El anónimo enmascarado se tropieza con el tren de los hermanos Lumière, asciende a la luna de Meliès y baja al Nautilius tripulado y hundido en el Sena por juguetones Minions. Y en el techo del Grand Palais, la sororidad es, evidentemente, La Marsellesa, más emotiva que marcial, el juego de los contrastes siempre, la dramaturgia del contrapié, interpretada por la mezzo Axelle Saint-Cirel a la que Dior viste de tricolor, bleu, blanc, rouge, y la cola vuela siete metros. Y la sororidad es también el recuerdo a grandes mujeres opacadas en los relatos de la historia, Alice Milliat, Olympe de Gouges, o tan fuertes que se sobrepusieron a todo, Simone de Beauvoir, Simone Veil. Y un coro de 34 mujeres la acompaña, y recuerda que por fin, 128 años después de su refundación, se celebran unos Juegos paritarios.

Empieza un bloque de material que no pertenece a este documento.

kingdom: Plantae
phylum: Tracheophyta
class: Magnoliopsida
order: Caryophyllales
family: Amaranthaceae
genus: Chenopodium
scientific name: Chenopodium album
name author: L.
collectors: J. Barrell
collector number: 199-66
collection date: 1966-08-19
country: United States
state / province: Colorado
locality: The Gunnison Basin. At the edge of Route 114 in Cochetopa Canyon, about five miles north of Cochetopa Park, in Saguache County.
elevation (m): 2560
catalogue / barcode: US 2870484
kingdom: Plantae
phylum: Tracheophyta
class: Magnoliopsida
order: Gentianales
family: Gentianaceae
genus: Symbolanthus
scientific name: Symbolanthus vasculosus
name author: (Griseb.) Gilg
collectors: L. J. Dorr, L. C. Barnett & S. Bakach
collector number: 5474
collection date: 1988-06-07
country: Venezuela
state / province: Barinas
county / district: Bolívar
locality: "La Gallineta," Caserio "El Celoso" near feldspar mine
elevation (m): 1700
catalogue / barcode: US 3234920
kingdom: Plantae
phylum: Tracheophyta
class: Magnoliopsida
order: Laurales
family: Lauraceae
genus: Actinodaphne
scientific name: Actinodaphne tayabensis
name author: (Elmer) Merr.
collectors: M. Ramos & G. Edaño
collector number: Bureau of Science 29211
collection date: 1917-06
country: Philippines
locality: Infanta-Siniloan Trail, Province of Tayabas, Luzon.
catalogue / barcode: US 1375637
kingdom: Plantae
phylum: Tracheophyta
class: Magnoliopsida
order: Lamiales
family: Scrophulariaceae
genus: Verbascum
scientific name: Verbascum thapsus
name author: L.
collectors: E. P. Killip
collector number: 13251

¿Quién será el último portador del fuego? En la narración de lo inesperado y lo sorprendente, barroco y funk, ¿por qué no lo sería el contratenor y b-boy de breaking Jakub Józef Orliński, que interpreta en el puente de Alma, el bien llamado, a Jean Philippe Rameau, su Viens, Hymen?
Habría sido la apoteosis para acabar con el apocalipsis y abrir el futuro a la esperanza, pero tampoco se quedó corta la elección final. Por primera vez dos relevistas finales para que Céline Dion, que vuelve a cantar en público después de casi cuatro años de lucha contra una enfermedad rara, el síndrome de la persona rígida, con su voz les arrulle desgarrada, y el recuerdo de Piaf, por supuesto, su himno al amor. Je me fous du monde entier... Me importa un bledo el mundo entero. Pedrería, tarjeta postal, ironía. Que los Juegos comiencen. Que siga la fiesta.